▸ **WORK REQUEST**
State how many lines in the listing below hold "Yerel", with no other words.

____________

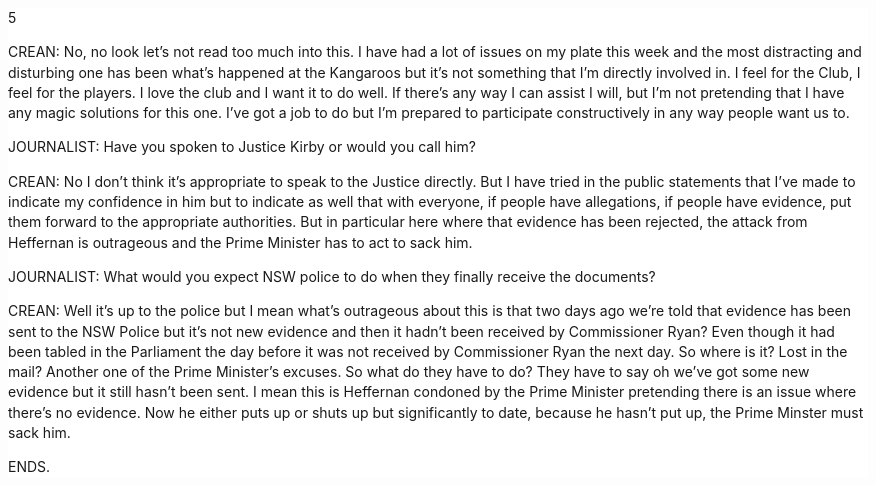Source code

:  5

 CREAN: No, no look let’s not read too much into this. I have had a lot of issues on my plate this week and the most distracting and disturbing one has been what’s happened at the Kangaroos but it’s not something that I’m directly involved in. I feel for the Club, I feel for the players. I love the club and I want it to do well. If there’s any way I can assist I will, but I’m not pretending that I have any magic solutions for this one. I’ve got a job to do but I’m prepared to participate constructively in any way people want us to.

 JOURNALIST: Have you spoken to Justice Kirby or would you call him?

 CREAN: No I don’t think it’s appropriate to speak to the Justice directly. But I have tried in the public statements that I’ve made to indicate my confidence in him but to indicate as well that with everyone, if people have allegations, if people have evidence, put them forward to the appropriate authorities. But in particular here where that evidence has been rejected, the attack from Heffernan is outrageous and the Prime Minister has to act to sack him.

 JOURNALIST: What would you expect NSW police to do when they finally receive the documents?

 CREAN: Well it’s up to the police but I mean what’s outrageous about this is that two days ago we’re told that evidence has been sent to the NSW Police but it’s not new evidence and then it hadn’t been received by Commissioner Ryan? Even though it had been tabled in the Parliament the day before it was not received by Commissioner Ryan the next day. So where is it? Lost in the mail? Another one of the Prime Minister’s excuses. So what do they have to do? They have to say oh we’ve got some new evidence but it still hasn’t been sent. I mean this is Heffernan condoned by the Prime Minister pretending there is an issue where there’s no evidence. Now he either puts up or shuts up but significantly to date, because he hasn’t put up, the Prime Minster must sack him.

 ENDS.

____________

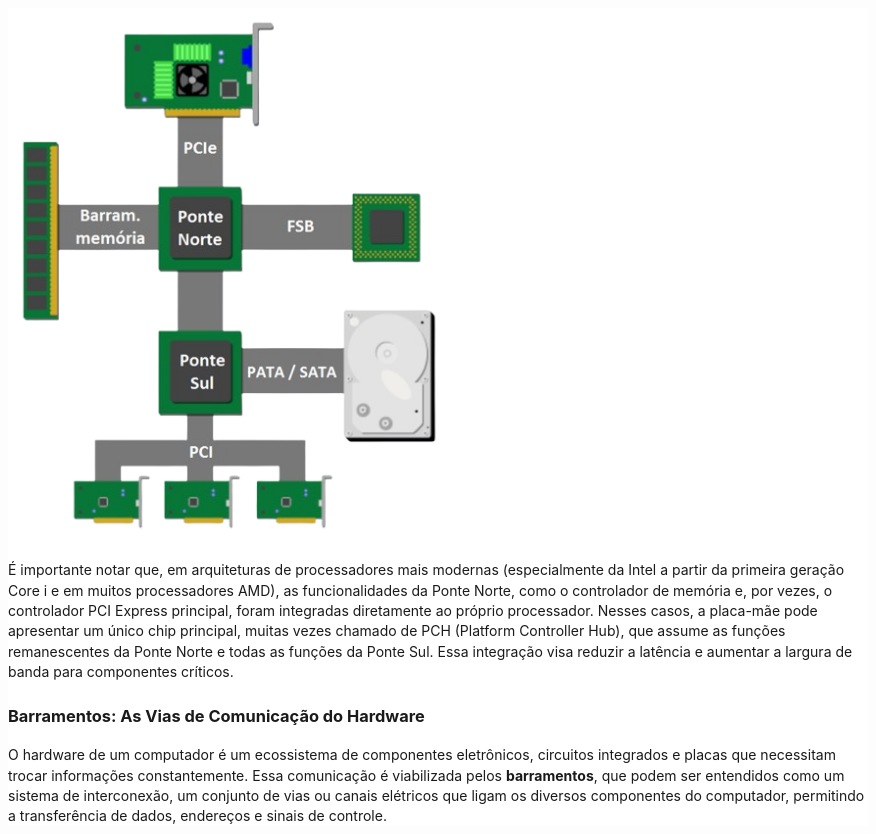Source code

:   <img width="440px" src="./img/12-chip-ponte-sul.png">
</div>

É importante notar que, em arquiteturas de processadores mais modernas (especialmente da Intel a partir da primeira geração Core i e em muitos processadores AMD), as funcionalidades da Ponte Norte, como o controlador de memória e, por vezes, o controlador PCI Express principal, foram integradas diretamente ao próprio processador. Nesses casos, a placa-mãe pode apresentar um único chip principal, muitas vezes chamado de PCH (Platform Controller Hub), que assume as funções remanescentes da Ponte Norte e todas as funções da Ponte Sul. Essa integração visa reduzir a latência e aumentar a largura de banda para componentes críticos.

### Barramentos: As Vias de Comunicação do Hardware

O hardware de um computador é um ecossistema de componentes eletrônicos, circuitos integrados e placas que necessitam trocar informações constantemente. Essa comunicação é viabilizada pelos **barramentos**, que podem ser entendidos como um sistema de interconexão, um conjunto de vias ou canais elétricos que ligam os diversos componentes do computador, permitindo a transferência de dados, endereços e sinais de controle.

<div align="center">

____________

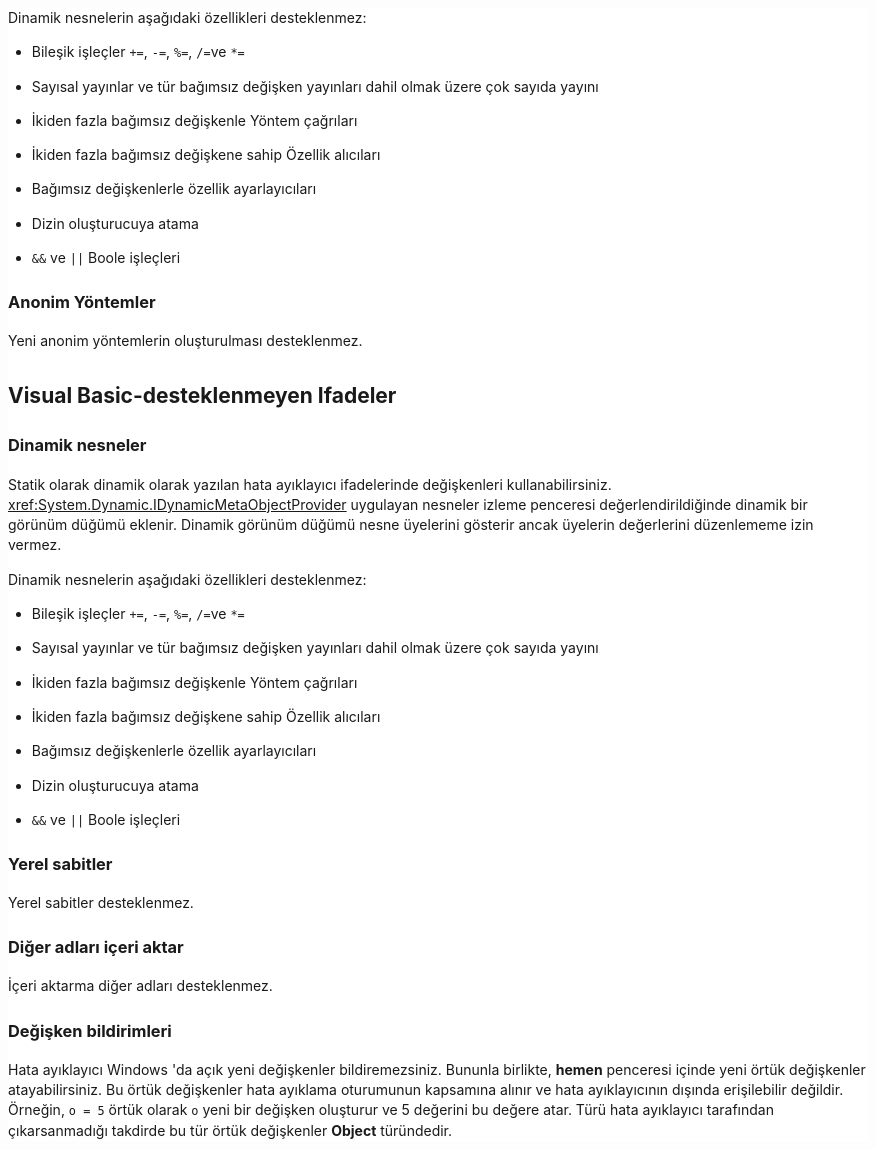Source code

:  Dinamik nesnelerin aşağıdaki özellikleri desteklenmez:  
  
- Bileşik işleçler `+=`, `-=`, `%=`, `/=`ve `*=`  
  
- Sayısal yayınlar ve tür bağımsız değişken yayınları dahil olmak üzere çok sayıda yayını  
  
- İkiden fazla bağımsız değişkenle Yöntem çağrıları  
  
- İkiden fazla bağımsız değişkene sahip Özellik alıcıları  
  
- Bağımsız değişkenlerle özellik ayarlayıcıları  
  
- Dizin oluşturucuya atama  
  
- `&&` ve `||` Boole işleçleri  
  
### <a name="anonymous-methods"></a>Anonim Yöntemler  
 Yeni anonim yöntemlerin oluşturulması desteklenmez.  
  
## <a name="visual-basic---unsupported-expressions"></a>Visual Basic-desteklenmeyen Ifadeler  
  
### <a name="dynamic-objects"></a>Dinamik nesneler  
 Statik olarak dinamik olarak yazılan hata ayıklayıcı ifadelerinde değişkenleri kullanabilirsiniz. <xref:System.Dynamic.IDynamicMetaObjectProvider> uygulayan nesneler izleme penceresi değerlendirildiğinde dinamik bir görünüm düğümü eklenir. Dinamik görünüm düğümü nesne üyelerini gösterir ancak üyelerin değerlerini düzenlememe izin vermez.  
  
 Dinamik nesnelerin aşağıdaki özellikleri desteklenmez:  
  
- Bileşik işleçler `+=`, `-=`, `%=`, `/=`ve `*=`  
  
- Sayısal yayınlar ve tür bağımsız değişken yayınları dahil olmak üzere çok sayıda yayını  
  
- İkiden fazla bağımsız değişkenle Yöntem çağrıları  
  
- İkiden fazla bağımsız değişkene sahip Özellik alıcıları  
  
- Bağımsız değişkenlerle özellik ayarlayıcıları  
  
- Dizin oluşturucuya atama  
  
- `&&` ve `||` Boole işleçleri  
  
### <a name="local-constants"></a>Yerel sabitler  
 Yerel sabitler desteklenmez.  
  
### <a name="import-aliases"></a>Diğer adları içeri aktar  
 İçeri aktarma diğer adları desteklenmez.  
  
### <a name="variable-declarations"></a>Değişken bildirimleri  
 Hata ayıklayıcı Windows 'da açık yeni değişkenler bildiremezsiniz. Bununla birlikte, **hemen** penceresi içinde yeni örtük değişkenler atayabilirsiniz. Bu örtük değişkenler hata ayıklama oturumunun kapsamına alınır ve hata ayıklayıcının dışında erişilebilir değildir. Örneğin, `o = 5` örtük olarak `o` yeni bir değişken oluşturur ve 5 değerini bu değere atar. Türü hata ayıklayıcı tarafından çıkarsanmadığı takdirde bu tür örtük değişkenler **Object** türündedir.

____________

▸ **WRITTEN ANSWER**
2